Diário reflexivo 25/10/12

REVOLUÇÃO é a palavra de hoje. Quase ao final da aula, Renato mencionou o termo para descrever a dificuldade que enfrentamos ao tentarmos mudar a maneira com que avaliamos nossos alunos.

Na aula de hoje, cada aluno apresentou uma avaliação , própria ou pública para que juntos pudéssemos analisa-lá criticamente. A primeira avaliação apresentada foi um teste de proficiência de português para estrangeiros. Já de inicio, ao invés de questões o teste propõe tarefas. Pude perceber também o quão comunicativos são as atividades propostas , bem contextualizadas, voltadas para o uso real da língua. Fiquei imaginando , na minha realidade, na escola onde trabalho, como seria propor questões semelhantes e seu efeito retroativo.

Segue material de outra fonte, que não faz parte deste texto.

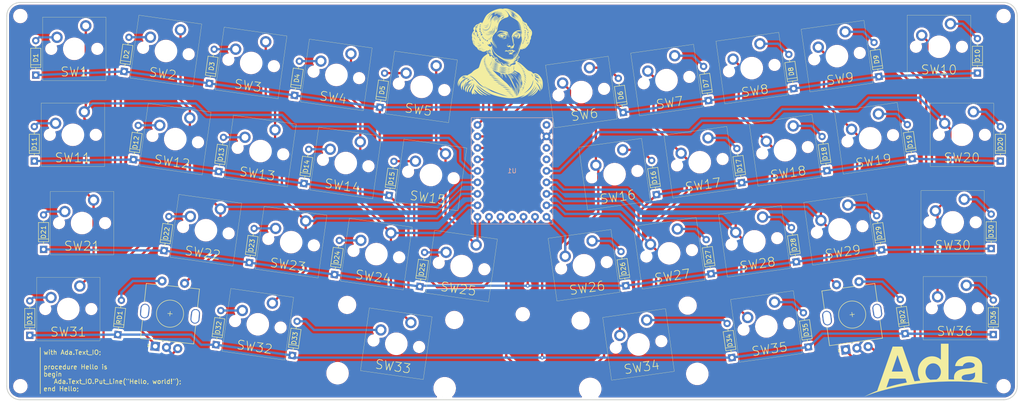
<source format=kicad_pcb>
(kicad_pcb (version 20211014) (generator pcbnew)

  (general
    (thickness 1.6)
  )

  (paper "A4")
  (layers
    (0 "F.Cu" signal)
    (31 "B.Cu" signal)
    (32 "B.Adhes" user "B.Adhesive")
    (33 "F.Adhes" user "F.Adhesive")
    (34 "B.Paste" user)
    (35 "F.Paste" user)
    (36 "B.SilkS" user "B.Silkscreen")
    (37 "F.SilkS" user "F.Silkscreen")
    (38 "B.Mask" user)
    (39 "F.Mask" user)
    (40 "Dwgs.User" user "User.Drawings")
    (41 "Cmts.User" user "User.Comments")
    (42 "Eco1.User" user "User.Eco1")
    (43 "Eco2.User" user "User.Eco2")
    (44 "Edge.Cuts" user)
    (45 "Margin" user)
    (46 "B.CrtYd" user "B.Courtyard")
    (47 "F.CrtYd" user "F.Courtyard")
    (48 "B.Fab" user)
    (49 "F.Fab" user)
    (50 "User.1" user)
    (51 "User.2" user)
    (52 "User.3" user)
    (53 "User.4" user)
    (54 "User.5" user)
    (55 "User.6" user)
    (56 "User.7" user)
    (57 "User.8" user)
    (58 "User.9" user)
  )

  (setup
    (stackup
      (layer "F.SilkS" (type "Top Silk Screen"))
      (layer "F.Paste" (type "Top Solder Paste"))
      (layer "F.Mask" (type "Top Solder Mask") (thickness 0.01))
      (layer "F.Cu" (type "copper") (thickness 0.035))
      (layer "dielectric 1" (type "core") (thickness 1.51) (material "FR4") (epsilon_r 4.5) (loss_tangent 0.02))
      (layer "B.Cu" (type "copper") (thickness 0.035))
      (layer "B.Mask" (type "Bottom Solder Mask") (thickness 0.01))
      (layer "B.Paste" (type "Bottom Solder Paste"))
      (layer "B.SilkS" (type "Bottom Silk Screen"))
      (copper_finish "None")
      (dielectric_constraints no)
    )
    (pad_to_mask_clearance 0.05)
    (grid_origin 150 100)
    (pcbplotparams
      (layerselection 0x00010fc_ffffffff)
      (disableapertmacros false)
      (usegerberextensions false)
      (usegerberattributes true)
      (usegerberadvancedattributes true)
      (creategerberjobfile true)
      (svguseinch false)
      (svgprecision 6)
      (excludeedgelayer true)
      (plotframeref false)
      (viasonmask false)
      (mode 1)
      (useauxorigin false)
      (hpglpennumber 1)
      (hpglpenspeed 20)
      (hpglpendiameter 15.000000)
      (dxfpolygonmode true)
      (dxfimperialunits true)
      (dxfusepcbnewfont true)
      (psnegative false)
      (psa4output false)
      (plotreference true)
      (plotvalue true)
      (plotinvisibletext false)
      (sketchpadsonfab false)
      (subtractmaskfromsilk false)
      (outputformat 1)
      (mirror false)
      (drillshape 1)
      (scaleselection 1)
      (outputdirectory "")
    )
  )

  (net 0 "")
  (net 1 "l3")
  (net 2 "Net-(D1-Pad2)")
  (net 3 "Net-(D2-Pad2)")
  (net 4 "Net-(D3-Pad2)")
  (net 5 "Net-(D5-Pad2)")
  (net 6 "Net-(D7-Pad2)")
  (net 7 "Net-(D9-Pad2)")
  (net 8 "Net-(D10-Pad2)")
  (net 9 "l2")
  (net 10 "Net-(D18-Pad2)")
  (net 11 "Net-(D19-Pad2)")
  (net 12 "Net-(D20-Pad2)")
  (net 13 "l0")
  (net 14 "l1")
  (net 15 "Net-(D22-Pad2)")
  (net 16 "Net-(D23-Pad2)")
  (net 17 "Net-(D24-Pad2)")
  (net 18 "Net-(D25-Pad2)")
  (net 19 "Net-(D26-Pad2)")
  (net 20 "Net-(D27-Pad2)")
  (net 21 "Net-(D29-Pad2)")
  (net 22 "Net-(D30-Pad2)")
  (net 23 "Net-(D31-Pad2)")
  (net 24 "Net-(D32-Pad2)")
  (net 25 "Net-(D34-Pad2)")
  (net 26 "Net-(D36-Pad2)")
  (net 27 "GND")
  (net 28 "c0")
  (net 29 "c1")
  (net 30 "c2")
  (net 31 "c3")
  (net 32 "c4")
  (net 33 "c5")
  (net 34 "c6")
  (net 35 "c7")
  (net 36 "c8")
  (net 37 "c9")
  (net 38 "Net-(D11-Pad2)")
  (net 39 "Net-(D12-Pad2)")
  (net 40 "unconnected-(U1-Pad20)")
  (net 41 "unconnected-(U1-Pad22)")
  (net 42 "Net-(D21-Pad2)")
  (net 43 "Net-(R2-Pad2)")
  (net 44 "unconnected-(U1-Pad11)")
  (net 45 "unconnected-(U1-Pad19)")
  (net 46 "Net-(SW4-Pad2)")
  (net 47 "Net-(SW13-Pad2)")
  (net 48 "Net-(SW14-Pad2)")
  (net 49 "Net-(SW15-Pad2)")
  (net 50 "Net-(SW33-Pad2)")
  (net 51 "Net-(RD1-Pad2)")
  (net 52 "Net-(SW6-Pad1)")
  (net 53 "Net-(SW8-Pad1)")
  (net 54 "Net-(SW16-Pad1)")
  (net 55 "Net-(SW17-Pad1)")
  (net 56 "Net-(SW28-Pad1)")
  (net 57 "Net-(SW35-Pad1)")
  (net 58 "Net-(R1-PadB)")
  (net 59 "Net-(R1-PadA)")
  (net 60 "Net-(R2-PadB)")
  (net 61 "Net-(R2-PadA)")

  (footprint "keyb-libs:Diode" (layer "F.Cu") (at 219.5191 93.2799 98))

  (footprint "keyb-libs:MX-5pin" (layer "F.Cu") (at 184.6983 111.5402 8))

  (footprint "keyb-libs:Diode" (layer "F.Cu") (at 102.001 76.6266 82))

  (footprint "MountingHole:MountingHole_2.2mm_M2" (layer "F.Cu") (at 258.5373 59.0896))

  (footprint "keyb-libs:Diode" (layer "F.Cu") (at 92.0087 113.5957 82))

  (footprint "keyb-libs:Diode" (layer "F.Cu") (at 120.8161 79.2709 82))

  (footprint "MountingHole:MountingHole_2.2mm_M2" (layer "F.Cu") (at 152.374 125.0047))

  (footprint "keyb-libs:MX-5pin" (layer "F.Cu") (at 93.8865 127.231 -8))

  (footprint "keyb-libs:Diode" (layer "F.Cu") (at 231.571 110.7729 98))

  (footprint "keyb-libs:MX-5pin" (layer "F.Cu") (at 210.2767 88.7587 8))

  (footprint "keyb-libs:Diode" (layer "F.Cu") (at 256.2623 129.4983 90))

  (footprint "keyb-libs:MX-5pin" (layer "F.Cu") (at 94.4713 88.9398 -8))

  (footprint "keyb-libs:Diode" (layer "F.Cu") (at 212.7559 113.4172 98))

  (footprint "keyb-libs:MX-5pin" (layer "F.Cu") (at 247.7623 123.6883))

  (footprint "keyb-libs:MX-5pin" (layer "F.Cu") (at 138.8647 114.3656 -8))

  (footprint "keyb-libs:Diode" (layer "F.Cu") (at 122.8756 98.7471 82))

  (footprint "keyb-libs:Diode" (layer "F.Cu") (at 230.9862 72.4816 98))

  (footprint "keyb-libs:MX-5pin" (layer "F.Cu") (at 191.4616 91.403 8))

  (footprint "keyb-libs:MX-5pin" (layer "F.Cu") (at 120.0496 111.7213 -8))

  (footprint "keyb-libs:Diode" (layer "F.Cu") (at 252.7555 71.6947 90))

  (footprint "MountingHole:MountingHole_2.2mm_M2" (layer "F.Cu") (at 41.4627 59.0896))

  (footprint "keyb-libs:MX-5pin" (layer "F.Cu") (at 130.042 74.7522 -8))

  (footprint "keyb-libs:MX-5pin" (layer "F.Cu") (at 221.7437 67.9604 8))

  (footprint "keyb-libs:Diode" (layer "F.Cu") (at 212.1711 75.1259 98))

  (footprint "keyb-libs:MX-5pin" (layer "F.Cu") (at 206.1577 127.711 8))

  (footprint "keyb-libs:RotaryEncoder_EC11" (layer "F.Cu") (at 74.5035 124.8847 84))

  (footprint "keyb-libs:Diode" (layer "F.Cu") (at 110.8238 116.24 82))

  (footprint "keyb-libs:Diode" (layer "F.Cu") (at 104.0605 96.1028 82))

  (footprint "keyb-libs:Diode" (layer "F.Cu") (at 83.1859 73.9823 82))

  (footprint "keyb-libs:MX-5pin" (layer "F.Cu") (at 75.6562 86.2955 -8))

  (footprint "keyb-libs:Diode" (layer "F.Cu") (at 236.7836 129.29 98))

  (footprint "keyb-libs:MX-5pin" (layer "F.Cu") (at 111.2269 72.1079 -8))

  (footprint "keyb-libs:MX-5pin" (layer "F.Cu") (at 202.9286 70.6047 8))

  (footprint "keyb-libs:Diode" (layer "F.Cu") (at 257.8215 91.1519 90))

  (footprint "keyb-libs:MX-5pin" (layer "F.Cu") (at 222.3285 106.2516 8))

  (footprint "keyb-libs:Diode" (layer "F.Cu") (at 43.5477 129.665 90))

  (footprint "keyb-libs:MX-5pin" (layer "F.Cu") (at 82.4194 106.4327 -8))

  (footprint "keyb-libs:MX-5pin" (layer "F.Cu") (at 229.0918 86.1144 8))

  (footprint "keyb-libs:MX-5pin" (layer "F.Cu") (at 132.1015 94.2283 -8))

  (footprint "keyb-libs:Diode" (layer "F.Cu") (at 101.4952 134.1157 82))

  (footprint "keyb-libs:MX-5pin" (layer "F.Cu") (at 55.0877 104.855))

  (footprint "keyb-libs:MX-5pin" (layer "F.Cu") (at 53.367 66.3419))

  (footprint "keyb-libs:Diode" (layer "F.Cu") (at 238.3342 90.6357 98))

  (footprint "keyb-libs:MX-5pin" (layer "F.Cu") (at 113.2864 91.5841 -8))

  (footprint "keyb-libs:Diode" (layer "F.Cu") (at 193.9408 116.0615 98))

  (footprint "keyb-libs:MX-5pin" (layer "F.Cu") (at 244.2555 65.8847))

  (footprint "keyb-libs:Diode" (layer "F.Cu") (at 44.867 72.1519 90))

  (footprint "keyb-libs:Diode" (layer "F.Cu") (at 175.1257 118.7058 98))

  (footprint "keyb-libs:Diode" (layer "F.Cu") (at 62.971 129.5103 84))

  (footprint "keyb-libs:MX-5pin" (layer "F.Cu") (at 172.6465 94.0473 8))

  (footprint "keyb-libs:MX-5pin" (layer "F.Cu") (at 184.1135 73.2489 8))

  (footprint "keyb-libs:Diode" (layer "F.Cu") (at 73.1936 110.9514 82))

  (footprint "keyb-libs:MX-5pin" (layer "F.Cu") (at 203.5134 108.8959 8))

  (footprint "keyb-libs:Diode" (layer "F.Cu") (at 200.704 95.9242 98))

  (footprint "keyb-libs:MX-5pin_stab_copy" (layer "F.Cu") (at 177.9351 131.6774 8))

  (footprint "keyb-libs:Diode" (layer "F.Cu") (at 44.5515 91.1519 90))

  (footprint "keyb-libs:MX-5pin" (layer "F.Cu") (at 249.3215 85.3419))

  (footprint "keyb-libs:MX-5pin" (layer "F.Cu") (at 92.4118 69.4636 -8))

  (footprint "keyb-libs:Diode" (layer "F.Cu") (at 85.2454 93.4585 82))

  (footprint "keyb-libs:Diode" (layer "F.Cu") (at 215.4002 132.2323 98))

  (footprint "keyb-libs:Diode" (layer "F.Cu") (at 255.7873 110.4983 90))

  (footprint "MountingHole:MountingHole_2.2mm_M2" (layer "F.Cu") (at 41.4627 140.9104))

  (footprint "keyb-libs:MX-5pin" (layer "F.Cu") (at 73.5967 66.8193 -8))

  (footprint "keyb-libs:Diode" (layer "F.Cu") (at 198.549 134.5957 98))

  (footprint "keyb-libs:MX-5pin" (layer "F.Cu") (at 101.2345 109.077 -8))

  (footprint "keyb-libs:MX-5pin" (layer "F.Cu") (at 53.0515 85.3419))

  (footprint "keyb-libs:Diode" (layer "F.Cu") (at 129.6389 118.8843 82))

  (footprint "keyb-libs:Diode" (layer "F.Cu") (at 84.6606 131.7497 82))

  (footprint "keyb-libs:RotaryEncoder_EC11" (layer "F.Cu") (at 225.0954 125.0806 98))

  (footprint "keyb-libs:MX-5pin" (layer "F.Cu") (at 52.0477 123.855))

  (footprint "MountingHole:MountingHole_2.2mm_M2" (layer "F.Cu") (at 258.5373 140.9104))

  (footprint "keyb-libs:MX-5pin_stab_copy" (layer "F.Cu") (at 124.461 131.528 -8))

  (footprint "keyb-libs:Diode" (layer "F.Cu") (at 181.8889 98.5685 98))

  (footprint "keyb-libs:Diode" (layer "F.Cu") (at 64.3708 71.338 82))

  (footprint "keyb-libs:Diode" (layer "F.Cu") (at 46.5877 110.665 90))

  (footprint "keyb-libs:MX-5pin" (layer "F.Cu") (at 247.2873 104.6883))

  (footprint "keyb-libs:Diode" (layer "F.Cu") (at 174.5409 80.4145 98))

  (footprint "keyb-libs:Diode" (layer "F.Cu") (at 193.356 77.7702 98))

  (footprint "keyb-libs:MX-5pin" (layer "F.Cu") (at 165.2984 75.8932 8))

  (footprint "keyb-libs:Diode" (layer "F.Cu") (at 66.4303 90.8142 82))

  (footprint "keyb-libs:MX-5pin" (layer "F.Cu") (at 165.8832 114.1845 8))

  (footprint "keyb-libs:RP2040" (layer "B.Cu")
    (tedit 0) (tstamp c2062b3d-fadc-4e9c-a6ef-1ced2d561ece)
    (at 150 93.3223 180)
    (property "Sheetfile" "ada36.kicad_sch")
    (property "Sheetname" "")
    (path "/d0109fcd-95f7-4149-afed-9b04d66412b2")
    (attr through_hole)
    (fp_text reference "U1" (at 0 0 unlocked) (layer "B.SilkS")
      (effects (font (size 1 1) (thickness 0.15)) (justify mirror))
      (tstamp 01b866df-96b6-4aa3-a2ea-7b79c61a2152)
    )
    (fp_text value "RP2040" (at 0 -1.27 unlocked) (layer "B.Fab")
      (effects (font (size 1 1) (thickness 0.15)) (justify mirror))
      (tstamp f6a1f1a9-1b7f-4097-ba2b-e5b7e714e45e)
    )
    (fp_rect (start -9 11.75) (end 9 -11.75) (layer "B.SilkS") (width 0.12) (fill none) (tstamp 2f8d7e91-ec60-4a84-bdf9-b847d60eb244))
    (pad "0" thru_hole circle (at 7.62 10.16 180) (size 1.7 1.7) (drill 0.8) (layers *.Cu *.Mask)
      (net 59 "Net-(R1-PadA)") (pinfunction "0") (pintype "bidirectional") (tstamp f64a63d7-1783-4d80-b3e9-e40e23b8738d))
    (pad "1" thru_hole circle (at 7.62 7.62 180) (size 1.7 1.7) (drill 0.8) (layers *.Cu *.Mask)
      (net 58 "Net-(R1-PadB)") (pinfunction "1") (pintype "bidirectional") (tstamp 287067d5-addf-4053-9b3a-c4ecc174e410))
    (pad "2" thru_hole circle (at 7.62 5.08 180) (size 1.7 1.7) (drill 0.8) (layers *.Cu *.Mask)
      (net 61 "Net-(R2-PadA)") (pinfunction "2") (pintype "bidirectional") (tstamp cfcdcdf5-a5a8-4f40-ae38-36e6cf22e04a))
    (pad "3" thru_hole circle (at 7.62 2.54 180) (size 1.7 1.7) (drill 0.8) (layers *.Cu *.Mask)
      (net 60 "Net-(R2-PadB)") (pinfunction "3") (pintype "bidirectional") (tstamp a2372b4f-adb7-4b2a-affd-96357e78fe08))
    (pad "4" thru_hole circle (at 7.62 0 180) (size 1.7 1.7) (drill 0.8) (layers *.Cu *.Mask)
      (net 28 "c0") (pinfunction "4") (pintype "bidirectional") (tstamp 6335fc6a-798c-4665-8472-1758db05066c))
    (pad "5" thru_hole circle (at 7.62 -2.54 180) (size 1.7 1.7) (drill 0.8) (layers *.Cu *.Mask)
      (net 29 "c1") (pinfunction "5") (pintype "bidirectional") (tstamp 36738860-fecc-4b6c-b0dc-a4ae056d2199))
    (pad "6" thru_hole circle (at 7.62 -5.08 180) (size 1.7 1.7) (drill 0.8) (layers *.Cu *.Mask)
      (net 30 "c2") (pinfunction "6") (pintype "bidirectional") (tstamp d943a786-562d-44b7-bb9b-7cf0ec2d319f))
    (pad "7" thru_hole circle (at 7.62 -7.62 180) (size 1.7 1.7) (drill 0.8) (layers *.Cu *.Mask)
      (net 31 "c3") (pinfunction "7") (pintype "bidirectional") (tstamp 5539e195-3e57-4deb-b384-a47301639c4f))
    (pad "8" thru_hole circle (at 7.62 -10.16 180) (size 1.7 1.7) (drill 0.8) (layers *.Cu *.Mask)
      (net 32 "c4") (pinfunction "8") (pintype "bidirectional") (tstamp dcb1a49a-86aa-40b7-87b7-f866db4e14b1))
    (pad "9" thru_hole circle (at 5.08 -10.16 180) (size 1.7 1.7) (drill 0.8) (layers *.Cu *.Mask)
      (net 1 "l3") (pinfunction "9") (pintype "bidirectional") (tstamp 978ad0f0-ed48-436d-b5ae-dc78946e92e7))
    (pad "10" thru_hole circle (at 2.54 -10.16 180) (size 1.7 1.7) (drill 0.8) (layers *.Cu *.Mask)
      (net 9 "l2") (pinfunction "10") (pintype "bidirectional") (tstamp 5470ff3c-4797-4071-a35e-f78fe5bf77e8))
    (pad "11" thru_hole circle (at 0 -10.16 180) (size 1.7 1.7) (drill 0.8) (layers *.Cu *.Mask)
      (net 44 "unconnected-(U1-Pad11)") (pinfunction "11") (pintype "bidirectional") (tstamp 4dcbae99-ceae-49ac-81ba-04844db1d5a8))
    (pad "12" thru_hole circle (at -2.54 -10.16 180) (size 1.7 1.7) (drill 0.8) (layers *.Cu *.Mask)
      (net 14 "l1") (pinfunction "12") (pintype "bidirectional") (tstamp abeeaff5-3b94-4b9c-810e-a6124dd302e4))
    (pad "13" thru_hole circle (at -5.08 -10.16 180) (size 1.7 1.7) (drill 0.8) (layers *.Cu 
... [3732887 chars truncated]
</source>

Agora que tenho estudado e lido sobre avaliação, sinto minha percepção bem mais aguçada para o tópico , inclusive ao ler sobre assuntos diversos. Lendo o livro "E-learning in the 21st century" de Garrison ( 2011) esta semana, uma frase em especial me chamou a atenção:

"How students are assessed sends a very strong signal as to what is important and how they should approach learning."
" therefore, assessment must be congruent with learning outcomes" .

Isso me fez concluir que a forma com que os alunos são avaliados influencia tanto o modo como o professor prepara suas aulas quanto a maneira como o aluno aborda o conhecimento que quer alcançar. Perguntando-se: " o que tenho que aprender pra conseguir uma boa nota neste teste?"

E perguntei-me: que tipo de sinais temos enviado aos nossos alunos , onde leciono?

A aula de hoje foi especialmente interessante ao nos dar a oportunidade de trazermos nossa realidade (nossas provas) para o centro da discussão. Gyzely apresentou dois momentos de avaliação com seus alunos, o pré e o pós Maria Inês (kkkkkkkk). Fiquei encantada com o trabalho que nossa colega e querida amiga vem desenvolvendo com seus alunos. Além de ensinar inglês instrumental, ela tem buscado preparar seus próprios alunos para o uso do idioma em contextos reais, com ferramentas relevantes para eles. Pelo que pude ver ela tem ensinado muito mais do que inglês. Tem ensinado a instrumentalizar seus alunos para experiências futuras. Belo trabalho!

Gostei também de conhecer um pouco mais sobre a realidade de trabalho de cada um de nossos colegas: que Adriana dá aulas de português para estrangeiros, que Renato trabalhado em um contexto difícil com muitos desafios, que Gyzely tem buscado em seu contexto influenciar outros profissionais e que Carlucio também tem se desconstruido e reconstruído com todas as discussões.

Eu, continuo me mexendo, enxergando novas possibilidades e tentando também no meu espaço, exercer meu cadinho de influéncia, experimentando e sugerindo mudanças.